Aim of the task: Search the records below for the word "teal". Copy each line where it occurs.

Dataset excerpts
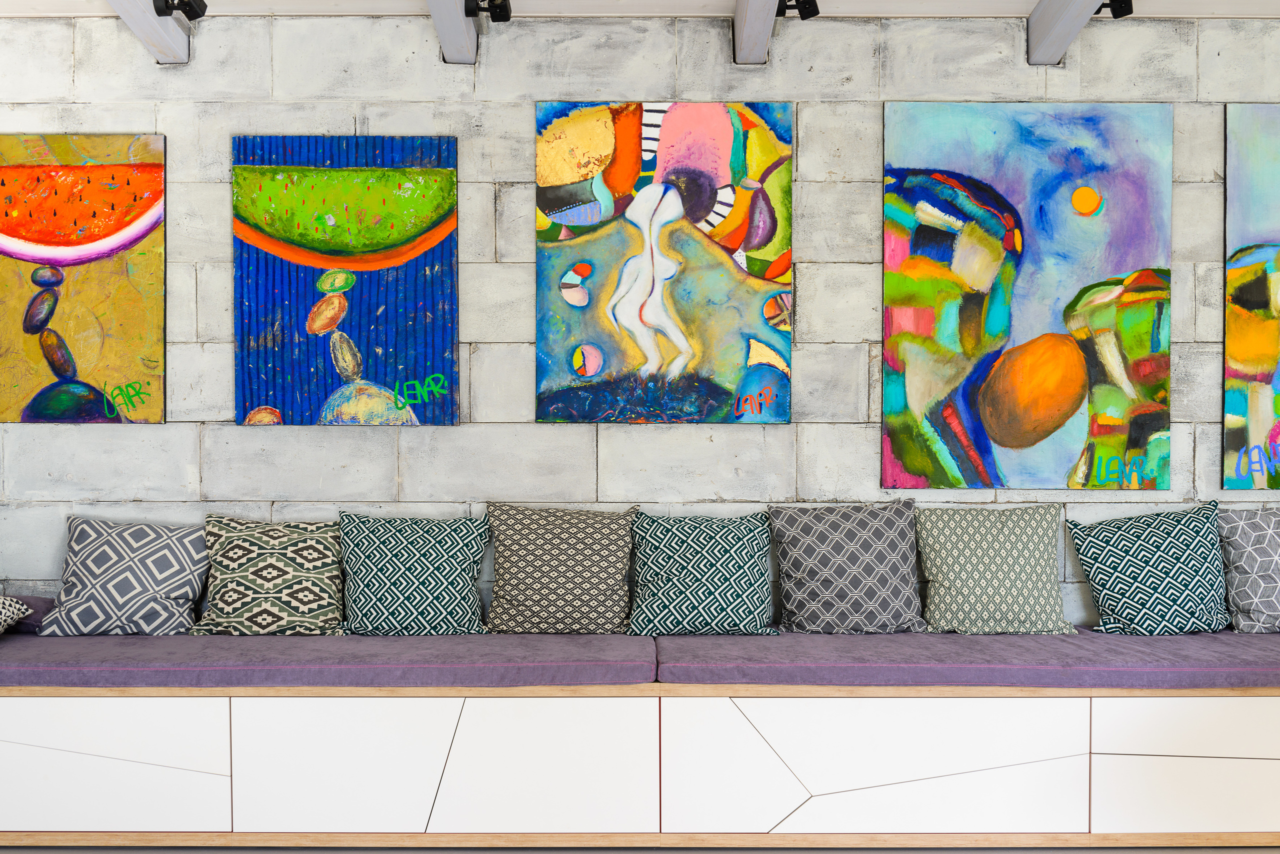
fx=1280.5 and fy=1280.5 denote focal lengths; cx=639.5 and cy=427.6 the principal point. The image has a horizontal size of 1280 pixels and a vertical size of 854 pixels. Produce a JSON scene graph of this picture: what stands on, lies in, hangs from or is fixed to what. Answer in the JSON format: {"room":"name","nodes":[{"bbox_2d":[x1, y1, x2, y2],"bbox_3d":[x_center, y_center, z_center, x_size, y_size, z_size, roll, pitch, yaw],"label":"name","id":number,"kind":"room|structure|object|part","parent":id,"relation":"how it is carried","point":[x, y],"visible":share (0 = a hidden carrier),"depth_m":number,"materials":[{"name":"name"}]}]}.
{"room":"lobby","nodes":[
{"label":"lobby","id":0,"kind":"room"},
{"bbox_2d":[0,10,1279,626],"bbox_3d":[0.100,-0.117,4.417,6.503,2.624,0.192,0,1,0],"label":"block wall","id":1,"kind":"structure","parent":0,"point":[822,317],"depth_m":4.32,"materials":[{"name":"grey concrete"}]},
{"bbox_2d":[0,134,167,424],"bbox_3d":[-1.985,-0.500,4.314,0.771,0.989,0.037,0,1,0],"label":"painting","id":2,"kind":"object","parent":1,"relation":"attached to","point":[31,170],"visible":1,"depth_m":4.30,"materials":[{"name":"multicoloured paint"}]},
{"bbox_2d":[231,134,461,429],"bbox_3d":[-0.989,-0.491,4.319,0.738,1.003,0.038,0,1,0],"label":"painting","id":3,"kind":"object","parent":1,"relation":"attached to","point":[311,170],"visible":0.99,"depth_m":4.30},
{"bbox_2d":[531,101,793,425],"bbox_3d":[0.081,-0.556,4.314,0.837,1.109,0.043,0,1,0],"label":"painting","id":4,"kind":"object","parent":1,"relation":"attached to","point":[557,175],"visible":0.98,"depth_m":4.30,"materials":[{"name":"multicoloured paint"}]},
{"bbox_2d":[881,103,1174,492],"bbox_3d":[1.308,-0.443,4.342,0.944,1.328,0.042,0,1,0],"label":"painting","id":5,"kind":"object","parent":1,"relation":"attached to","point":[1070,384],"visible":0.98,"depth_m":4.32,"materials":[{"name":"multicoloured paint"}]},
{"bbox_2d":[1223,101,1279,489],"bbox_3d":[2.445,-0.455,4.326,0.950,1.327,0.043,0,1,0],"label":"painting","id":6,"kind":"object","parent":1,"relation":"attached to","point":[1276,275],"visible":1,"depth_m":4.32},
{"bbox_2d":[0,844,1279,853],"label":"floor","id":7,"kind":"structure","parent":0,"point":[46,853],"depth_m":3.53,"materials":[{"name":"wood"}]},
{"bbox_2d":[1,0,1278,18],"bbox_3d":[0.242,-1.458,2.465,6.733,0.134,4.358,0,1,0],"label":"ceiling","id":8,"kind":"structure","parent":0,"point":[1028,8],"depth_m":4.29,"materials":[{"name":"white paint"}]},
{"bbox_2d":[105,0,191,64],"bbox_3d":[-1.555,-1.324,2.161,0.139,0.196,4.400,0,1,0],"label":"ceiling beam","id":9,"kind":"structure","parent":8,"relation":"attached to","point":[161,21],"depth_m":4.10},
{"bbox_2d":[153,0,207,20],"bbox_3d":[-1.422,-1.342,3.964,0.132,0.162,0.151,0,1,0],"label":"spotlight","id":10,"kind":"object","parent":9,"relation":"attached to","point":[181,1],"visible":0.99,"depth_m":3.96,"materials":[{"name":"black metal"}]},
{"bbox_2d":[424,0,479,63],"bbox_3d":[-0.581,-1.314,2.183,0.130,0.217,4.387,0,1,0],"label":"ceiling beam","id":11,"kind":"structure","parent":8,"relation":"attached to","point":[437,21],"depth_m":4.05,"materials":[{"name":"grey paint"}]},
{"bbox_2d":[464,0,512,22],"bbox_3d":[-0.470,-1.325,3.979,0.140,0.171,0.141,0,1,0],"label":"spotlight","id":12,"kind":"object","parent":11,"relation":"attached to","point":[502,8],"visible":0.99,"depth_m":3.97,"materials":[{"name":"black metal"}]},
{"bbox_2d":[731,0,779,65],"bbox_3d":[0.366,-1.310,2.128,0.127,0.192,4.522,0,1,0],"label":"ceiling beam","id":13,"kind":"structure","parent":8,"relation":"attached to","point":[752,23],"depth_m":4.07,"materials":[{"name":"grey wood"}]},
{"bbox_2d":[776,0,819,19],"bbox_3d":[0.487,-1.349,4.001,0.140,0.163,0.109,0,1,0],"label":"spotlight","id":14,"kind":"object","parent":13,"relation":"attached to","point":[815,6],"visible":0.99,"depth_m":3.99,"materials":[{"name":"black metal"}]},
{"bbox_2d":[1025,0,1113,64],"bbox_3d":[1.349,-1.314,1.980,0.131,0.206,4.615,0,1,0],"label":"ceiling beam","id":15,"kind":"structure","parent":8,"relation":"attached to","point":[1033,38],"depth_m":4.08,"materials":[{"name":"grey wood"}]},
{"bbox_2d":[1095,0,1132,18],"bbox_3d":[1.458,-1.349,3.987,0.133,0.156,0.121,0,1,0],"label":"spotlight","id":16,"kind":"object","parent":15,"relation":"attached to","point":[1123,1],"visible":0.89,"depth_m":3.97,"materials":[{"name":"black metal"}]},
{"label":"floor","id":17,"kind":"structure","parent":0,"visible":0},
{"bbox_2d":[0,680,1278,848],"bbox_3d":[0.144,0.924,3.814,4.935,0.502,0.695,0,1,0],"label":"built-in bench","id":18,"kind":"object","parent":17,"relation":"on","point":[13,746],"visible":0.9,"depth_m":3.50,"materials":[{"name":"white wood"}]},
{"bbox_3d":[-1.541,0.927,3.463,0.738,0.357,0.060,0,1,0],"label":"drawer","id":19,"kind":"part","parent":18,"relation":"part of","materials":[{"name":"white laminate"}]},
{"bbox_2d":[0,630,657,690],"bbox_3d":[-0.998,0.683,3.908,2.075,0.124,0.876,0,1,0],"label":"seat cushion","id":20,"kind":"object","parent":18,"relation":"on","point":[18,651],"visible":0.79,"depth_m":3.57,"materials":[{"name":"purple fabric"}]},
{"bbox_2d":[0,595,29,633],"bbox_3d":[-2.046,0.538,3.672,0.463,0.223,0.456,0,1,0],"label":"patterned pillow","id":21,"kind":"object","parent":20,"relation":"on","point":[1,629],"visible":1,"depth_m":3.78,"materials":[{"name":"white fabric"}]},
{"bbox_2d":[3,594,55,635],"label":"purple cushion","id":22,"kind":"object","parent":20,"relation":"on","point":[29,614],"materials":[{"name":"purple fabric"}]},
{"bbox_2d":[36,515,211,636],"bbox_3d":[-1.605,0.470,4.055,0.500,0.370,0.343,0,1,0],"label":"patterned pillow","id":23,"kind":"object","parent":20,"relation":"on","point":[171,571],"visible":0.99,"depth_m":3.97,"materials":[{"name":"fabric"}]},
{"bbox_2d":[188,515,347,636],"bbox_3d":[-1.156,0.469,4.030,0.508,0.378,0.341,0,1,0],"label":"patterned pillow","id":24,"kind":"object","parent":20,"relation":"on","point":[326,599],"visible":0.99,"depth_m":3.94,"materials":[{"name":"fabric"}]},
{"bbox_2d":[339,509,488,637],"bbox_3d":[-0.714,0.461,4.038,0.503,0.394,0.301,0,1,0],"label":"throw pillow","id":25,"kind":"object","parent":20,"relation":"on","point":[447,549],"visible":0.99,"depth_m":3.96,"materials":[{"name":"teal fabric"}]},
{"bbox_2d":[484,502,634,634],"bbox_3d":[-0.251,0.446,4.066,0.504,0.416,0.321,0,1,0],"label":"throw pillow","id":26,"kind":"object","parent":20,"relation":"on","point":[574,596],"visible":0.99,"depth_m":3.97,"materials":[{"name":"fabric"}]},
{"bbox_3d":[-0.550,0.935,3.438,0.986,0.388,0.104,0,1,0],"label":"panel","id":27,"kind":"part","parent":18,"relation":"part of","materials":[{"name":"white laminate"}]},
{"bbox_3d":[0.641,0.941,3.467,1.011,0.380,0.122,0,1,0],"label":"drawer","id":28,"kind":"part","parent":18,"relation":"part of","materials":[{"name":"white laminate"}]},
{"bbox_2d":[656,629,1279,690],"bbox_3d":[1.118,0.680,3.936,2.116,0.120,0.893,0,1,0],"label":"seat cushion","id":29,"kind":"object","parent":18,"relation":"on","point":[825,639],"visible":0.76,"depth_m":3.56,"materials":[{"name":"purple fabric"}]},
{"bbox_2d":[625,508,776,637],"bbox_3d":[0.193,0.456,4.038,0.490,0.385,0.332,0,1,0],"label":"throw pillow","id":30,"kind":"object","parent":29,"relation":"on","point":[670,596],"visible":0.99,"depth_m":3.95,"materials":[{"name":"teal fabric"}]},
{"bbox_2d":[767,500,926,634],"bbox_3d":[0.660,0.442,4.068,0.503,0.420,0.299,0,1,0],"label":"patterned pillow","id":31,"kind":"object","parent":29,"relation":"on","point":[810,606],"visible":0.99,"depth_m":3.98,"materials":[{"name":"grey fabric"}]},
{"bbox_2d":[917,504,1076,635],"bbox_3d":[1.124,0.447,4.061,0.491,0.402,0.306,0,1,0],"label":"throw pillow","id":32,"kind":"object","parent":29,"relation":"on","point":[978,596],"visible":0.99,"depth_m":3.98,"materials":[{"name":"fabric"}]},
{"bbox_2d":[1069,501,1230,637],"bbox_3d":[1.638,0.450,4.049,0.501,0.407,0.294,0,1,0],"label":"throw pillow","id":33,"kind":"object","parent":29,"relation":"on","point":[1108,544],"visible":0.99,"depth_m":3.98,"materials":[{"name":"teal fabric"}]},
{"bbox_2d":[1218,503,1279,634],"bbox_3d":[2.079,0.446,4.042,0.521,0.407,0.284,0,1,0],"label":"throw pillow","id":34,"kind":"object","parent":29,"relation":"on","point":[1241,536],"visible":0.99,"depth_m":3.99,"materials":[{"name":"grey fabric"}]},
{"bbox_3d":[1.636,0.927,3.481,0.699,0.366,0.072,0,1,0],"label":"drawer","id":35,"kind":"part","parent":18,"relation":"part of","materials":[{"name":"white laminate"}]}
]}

Written solution:
{"bbox_2d":[339,509,488,637],"bbox_3d":[-0.714,0.461,4.038,0.503,0.394,0.301,0,1,0],"label":"throw pillow","id":25,"kind":"object","parent":20,"relation":"on","point":[447,549],"visible":0.99,"depth_m":3.96,"materials":[{"name":"teal fabric"}]},
{"bbox_2d":[625,508,776,637],"bbox_3d":[0.193,0.456,4.038,0.490,0.385,0.332,0,1,0],"label":"throw pillow","id":30,"kind":"object","parent":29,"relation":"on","point":[670,596],"visible":0.99,"depth_m":3.95,"materials":[{"name":"teal fabric"}]},
{"bbox_2d":[1069,501,1230,637],"bbox_3d":[1.638,0.450,4.049,0.501,0.407,0.294,0,1,0],"label":"throw pillow","id":33,"kind":"object","parent":29,"relation":"on","point":[1108,544],"visible":0.99,"depth_m":3.98,"materials":[{"name":"teal fabric"}]},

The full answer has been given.